◆ WORK TASK:
Tell me how many lines of the entries below include the string "hours", and give only the number.
# # #
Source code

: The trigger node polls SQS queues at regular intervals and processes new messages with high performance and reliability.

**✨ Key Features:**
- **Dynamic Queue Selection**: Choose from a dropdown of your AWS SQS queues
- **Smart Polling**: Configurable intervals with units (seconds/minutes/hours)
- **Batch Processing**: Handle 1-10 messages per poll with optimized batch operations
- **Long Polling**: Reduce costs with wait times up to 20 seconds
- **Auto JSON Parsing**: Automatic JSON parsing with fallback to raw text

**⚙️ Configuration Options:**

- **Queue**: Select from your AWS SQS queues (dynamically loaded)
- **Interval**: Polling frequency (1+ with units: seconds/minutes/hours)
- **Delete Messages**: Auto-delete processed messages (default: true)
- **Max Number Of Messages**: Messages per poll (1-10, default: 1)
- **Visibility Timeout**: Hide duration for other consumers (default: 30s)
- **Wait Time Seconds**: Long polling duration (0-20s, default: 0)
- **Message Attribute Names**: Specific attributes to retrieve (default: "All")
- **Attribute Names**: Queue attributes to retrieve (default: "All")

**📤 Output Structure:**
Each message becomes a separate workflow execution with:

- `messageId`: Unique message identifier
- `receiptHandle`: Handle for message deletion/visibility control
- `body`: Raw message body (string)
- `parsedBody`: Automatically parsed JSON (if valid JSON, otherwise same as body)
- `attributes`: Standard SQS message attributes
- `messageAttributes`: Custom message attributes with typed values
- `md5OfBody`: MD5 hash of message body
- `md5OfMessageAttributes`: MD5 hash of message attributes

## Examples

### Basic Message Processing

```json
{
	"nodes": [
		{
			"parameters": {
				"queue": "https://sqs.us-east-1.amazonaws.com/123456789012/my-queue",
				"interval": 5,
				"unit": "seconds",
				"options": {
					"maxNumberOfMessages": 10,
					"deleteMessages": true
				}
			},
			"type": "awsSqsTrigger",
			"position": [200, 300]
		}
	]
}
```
# # #
◆ REPLY:
2